Après 10 jours d'affrontements au centre de Khartoum et dans quelques-uns de ses faubourgs, la situation politique et sécuritaire reste des plus confuses au Soudan. Aucun des 2 camps antagonistes n'a franchement pris le dessus et les affrontements pourraient encore durer longtemps, les prémisses d'une guerre civile n'étant plus loin d'être réunies. De fait, la lutte pour le pouvoir entre les généraux Abdel Fattah al-Burhan et Mohamed Hamdan Daglo alias Hemetti n'est pas loin d'embrasser tout le pays.
En effet, les tirs d'armes automatiques, d'artilleries et les bombardements qui meublent les affrontements entre les deux factions et troublent le quotidien des Khartoumais font plus qu'effrayer et endeuiller les populations. La psychose d'une déflagration générale est désormais présente dans tous les esprits. Conséquence, on assiste à un sauve-qui-peut général, l'instinct de survie des populations ayant repris le dessus sur les frayeurs des premiers jours. Tout se passe comme si les Soudanais, les populations de Khartoum en particulier, s'étaient donné un mot d'ordre, partir le plus rapidement et le plus loin possible de l'épicentre des combats.
Dans ce branle-bas de qui partira vite et loin, se rencontrent trois catégories de fuyards : d'abord les populations civiles soudanaises qui désertent non plus seulement la capitale et ses banlieues mais aussi le pays pour ceux qui en ont les moyens.

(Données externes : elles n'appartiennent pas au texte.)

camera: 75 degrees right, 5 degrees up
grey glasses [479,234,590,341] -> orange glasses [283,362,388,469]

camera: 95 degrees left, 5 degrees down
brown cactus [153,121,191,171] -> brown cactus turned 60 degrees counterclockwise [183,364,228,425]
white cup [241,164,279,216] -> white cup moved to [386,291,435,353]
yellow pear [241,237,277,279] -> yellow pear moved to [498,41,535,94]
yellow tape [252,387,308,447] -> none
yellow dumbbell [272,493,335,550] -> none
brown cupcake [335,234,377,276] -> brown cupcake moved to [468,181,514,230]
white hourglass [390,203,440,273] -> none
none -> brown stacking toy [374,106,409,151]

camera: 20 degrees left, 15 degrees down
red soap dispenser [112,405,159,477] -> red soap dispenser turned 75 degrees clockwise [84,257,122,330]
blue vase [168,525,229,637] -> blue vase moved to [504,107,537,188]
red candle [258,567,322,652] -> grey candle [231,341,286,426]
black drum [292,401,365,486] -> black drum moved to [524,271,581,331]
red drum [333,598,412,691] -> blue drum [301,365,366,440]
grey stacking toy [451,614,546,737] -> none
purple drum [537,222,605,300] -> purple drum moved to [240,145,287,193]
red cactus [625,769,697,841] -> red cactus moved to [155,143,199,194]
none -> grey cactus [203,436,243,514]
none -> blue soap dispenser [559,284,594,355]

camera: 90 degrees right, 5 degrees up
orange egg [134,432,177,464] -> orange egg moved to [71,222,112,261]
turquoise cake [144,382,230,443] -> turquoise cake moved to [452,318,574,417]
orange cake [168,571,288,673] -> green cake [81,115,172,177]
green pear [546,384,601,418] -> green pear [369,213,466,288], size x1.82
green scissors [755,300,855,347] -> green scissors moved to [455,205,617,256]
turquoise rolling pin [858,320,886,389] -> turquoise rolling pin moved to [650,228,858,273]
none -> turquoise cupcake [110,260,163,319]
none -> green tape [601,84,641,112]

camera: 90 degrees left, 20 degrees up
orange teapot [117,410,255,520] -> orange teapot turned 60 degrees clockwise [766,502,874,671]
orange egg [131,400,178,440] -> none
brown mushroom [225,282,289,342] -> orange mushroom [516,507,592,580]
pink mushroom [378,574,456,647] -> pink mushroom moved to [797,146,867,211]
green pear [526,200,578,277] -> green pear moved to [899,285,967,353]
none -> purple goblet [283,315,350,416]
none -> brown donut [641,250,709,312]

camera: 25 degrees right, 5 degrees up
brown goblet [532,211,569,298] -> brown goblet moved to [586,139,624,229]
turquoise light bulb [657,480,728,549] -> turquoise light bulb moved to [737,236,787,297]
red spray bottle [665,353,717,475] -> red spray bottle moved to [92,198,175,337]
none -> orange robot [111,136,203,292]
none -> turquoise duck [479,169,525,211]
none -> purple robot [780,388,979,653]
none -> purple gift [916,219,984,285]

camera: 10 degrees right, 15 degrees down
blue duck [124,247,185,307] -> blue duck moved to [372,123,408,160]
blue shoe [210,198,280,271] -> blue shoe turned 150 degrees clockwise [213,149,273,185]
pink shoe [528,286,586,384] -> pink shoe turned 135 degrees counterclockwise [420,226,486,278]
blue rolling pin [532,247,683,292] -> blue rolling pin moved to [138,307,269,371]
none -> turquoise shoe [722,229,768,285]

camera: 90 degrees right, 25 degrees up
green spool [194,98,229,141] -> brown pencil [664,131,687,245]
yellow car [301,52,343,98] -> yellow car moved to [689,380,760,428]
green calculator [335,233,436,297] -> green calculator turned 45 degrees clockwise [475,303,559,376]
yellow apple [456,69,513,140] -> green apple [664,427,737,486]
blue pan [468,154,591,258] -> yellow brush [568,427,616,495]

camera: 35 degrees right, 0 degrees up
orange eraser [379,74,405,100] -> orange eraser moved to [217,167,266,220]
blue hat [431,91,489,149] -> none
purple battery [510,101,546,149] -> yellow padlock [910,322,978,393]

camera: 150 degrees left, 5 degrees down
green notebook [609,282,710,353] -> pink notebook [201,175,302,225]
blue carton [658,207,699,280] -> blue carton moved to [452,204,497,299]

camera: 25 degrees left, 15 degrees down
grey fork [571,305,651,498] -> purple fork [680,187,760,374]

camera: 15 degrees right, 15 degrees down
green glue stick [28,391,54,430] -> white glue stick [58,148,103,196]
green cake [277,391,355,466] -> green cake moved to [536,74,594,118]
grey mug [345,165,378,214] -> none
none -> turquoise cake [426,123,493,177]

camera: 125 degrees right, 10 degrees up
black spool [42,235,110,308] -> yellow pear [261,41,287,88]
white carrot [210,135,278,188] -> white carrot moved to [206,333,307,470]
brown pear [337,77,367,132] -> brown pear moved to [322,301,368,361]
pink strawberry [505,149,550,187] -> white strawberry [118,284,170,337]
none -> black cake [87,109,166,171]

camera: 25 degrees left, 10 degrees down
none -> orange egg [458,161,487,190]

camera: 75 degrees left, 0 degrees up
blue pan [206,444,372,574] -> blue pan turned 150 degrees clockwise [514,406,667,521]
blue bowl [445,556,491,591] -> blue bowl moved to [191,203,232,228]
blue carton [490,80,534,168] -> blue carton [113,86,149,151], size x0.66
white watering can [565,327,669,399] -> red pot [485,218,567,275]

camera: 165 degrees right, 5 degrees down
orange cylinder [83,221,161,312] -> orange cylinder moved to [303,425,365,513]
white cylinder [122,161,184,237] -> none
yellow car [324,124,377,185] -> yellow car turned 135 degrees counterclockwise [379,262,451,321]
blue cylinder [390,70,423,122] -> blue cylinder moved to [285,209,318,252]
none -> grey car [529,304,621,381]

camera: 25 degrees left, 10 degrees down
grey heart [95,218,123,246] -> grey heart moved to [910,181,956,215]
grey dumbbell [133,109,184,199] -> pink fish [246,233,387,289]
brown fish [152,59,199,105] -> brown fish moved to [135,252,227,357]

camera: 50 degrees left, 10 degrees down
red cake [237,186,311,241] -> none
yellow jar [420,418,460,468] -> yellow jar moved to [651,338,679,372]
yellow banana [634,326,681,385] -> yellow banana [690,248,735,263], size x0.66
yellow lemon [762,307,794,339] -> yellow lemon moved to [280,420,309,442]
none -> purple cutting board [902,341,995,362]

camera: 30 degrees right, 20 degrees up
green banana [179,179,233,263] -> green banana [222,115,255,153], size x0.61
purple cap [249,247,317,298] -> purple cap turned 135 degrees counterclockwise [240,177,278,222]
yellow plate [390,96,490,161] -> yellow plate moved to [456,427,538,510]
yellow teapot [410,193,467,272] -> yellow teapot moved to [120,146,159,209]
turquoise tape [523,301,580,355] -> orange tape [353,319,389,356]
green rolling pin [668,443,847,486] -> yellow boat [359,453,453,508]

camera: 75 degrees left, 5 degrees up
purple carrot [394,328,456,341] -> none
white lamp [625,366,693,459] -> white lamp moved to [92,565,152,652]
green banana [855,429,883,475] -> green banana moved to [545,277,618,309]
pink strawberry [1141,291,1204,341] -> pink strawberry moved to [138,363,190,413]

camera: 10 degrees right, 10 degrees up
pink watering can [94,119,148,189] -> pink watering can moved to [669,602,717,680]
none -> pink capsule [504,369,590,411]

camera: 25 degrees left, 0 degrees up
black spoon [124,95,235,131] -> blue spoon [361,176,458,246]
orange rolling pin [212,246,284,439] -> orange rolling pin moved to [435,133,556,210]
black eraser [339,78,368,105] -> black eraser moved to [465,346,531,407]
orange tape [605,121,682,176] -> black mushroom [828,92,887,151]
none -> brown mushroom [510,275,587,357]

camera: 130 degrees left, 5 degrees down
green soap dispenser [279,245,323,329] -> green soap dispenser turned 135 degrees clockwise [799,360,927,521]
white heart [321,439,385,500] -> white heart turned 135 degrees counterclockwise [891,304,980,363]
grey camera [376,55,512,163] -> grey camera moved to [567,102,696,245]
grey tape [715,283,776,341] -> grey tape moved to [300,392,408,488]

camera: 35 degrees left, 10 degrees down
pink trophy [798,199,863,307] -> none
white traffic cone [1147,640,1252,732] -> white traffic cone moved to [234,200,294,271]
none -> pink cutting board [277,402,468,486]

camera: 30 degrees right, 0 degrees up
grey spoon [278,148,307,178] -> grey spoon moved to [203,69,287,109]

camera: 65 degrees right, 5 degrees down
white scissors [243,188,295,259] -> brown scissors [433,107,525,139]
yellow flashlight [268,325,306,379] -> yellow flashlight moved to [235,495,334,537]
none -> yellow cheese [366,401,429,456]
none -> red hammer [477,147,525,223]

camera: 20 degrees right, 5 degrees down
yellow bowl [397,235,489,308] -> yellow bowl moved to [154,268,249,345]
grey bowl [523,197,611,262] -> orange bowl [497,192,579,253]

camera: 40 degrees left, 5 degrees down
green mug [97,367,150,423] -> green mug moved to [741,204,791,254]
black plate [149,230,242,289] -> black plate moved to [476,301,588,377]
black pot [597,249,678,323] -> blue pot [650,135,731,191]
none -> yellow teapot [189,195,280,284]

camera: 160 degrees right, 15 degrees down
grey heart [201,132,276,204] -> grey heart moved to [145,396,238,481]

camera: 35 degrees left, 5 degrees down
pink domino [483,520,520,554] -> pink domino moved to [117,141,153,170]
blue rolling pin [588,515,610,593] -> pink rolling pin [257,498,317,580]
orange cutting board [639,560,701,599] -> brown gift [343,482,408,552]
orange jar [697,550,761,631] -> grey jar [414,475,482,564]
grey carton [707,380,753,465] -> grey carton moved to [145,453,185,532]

Elles fuient à la recherche d'environnements plus sécurisés et vivables en matière d'accès à l'eau et à l'alimentation quitte à franchir les frontières du pays vers les pays voisins, l'Egypte et le Tchad notamment. Ce sauve-qui-peut général s'est accentué avec l'impossible trêve malgré la célébration de l'Aïd el-fitr et les appels du secrétaire général de l'ONU. Les 2 chefs de factions que certains observateurs n'hésitent pas à taxer de brigands assoiffés de pouvoir et d'argent croient encore chacun pouvoir porter le coup décisif à l'ennemi quand tout indique que d'une tentative de coup d'Etat, les affrontements dégénèrent vers la guerre civile.
Ensuite, ce sont les ressortissants des pays occidentaux résidant au Soudan qui sont dans ce mouvement général du sauve-qui-peut actuel. Ces derniers auraient compris cette probable dégradation de la situation sécuritaire qu'elles n'agiraient pas autrement, eux qui demandent à leurs gouvernements de l'aide pour évacuer Khartoum et le Soudan. Voilà qui explique le ballet des avions de certaines capitales occidentales vers Khartoum en passant par Djibouti pour extrader les quelques 2000 ressortissants occidentaux, y compris les travailleurs des chancelleries pris dans la fournaise des combats. Washington, Ottawa, Paris, Rome, etc. ont ainsi annoncé tour à tour faire le maximum pour sécuriser et extrader leurs citoyens résidant au pays du Nil Bleu y suspendant de facto les activités de leurs ambassades.
Enfin, l'autre composante des fuyards soudanais à inscrire dans le mouvement du sauve-qui-peut général se sont les soldats des forces armées régulières. Outre les abandons isolés, l'évènement en la matière, c'est tout un bataillon de 350 soldats qui ont baissé pavillon dans ces affrontements fratricides pour le pouvoir pour se réfugier au Tchad. D'autres désertions ne sont pas à exclure et l'on en arrive à se demander si ce délitement des forces régulières n'est pas symptomatiques d'un chaos plus apocalyptique et dans la durée d'un Soudan dans l'oeil du cyclone. Il faut craindre alors que le mouvement actuel du sauve-qui-peut général n'en soit qu'à ces débuts.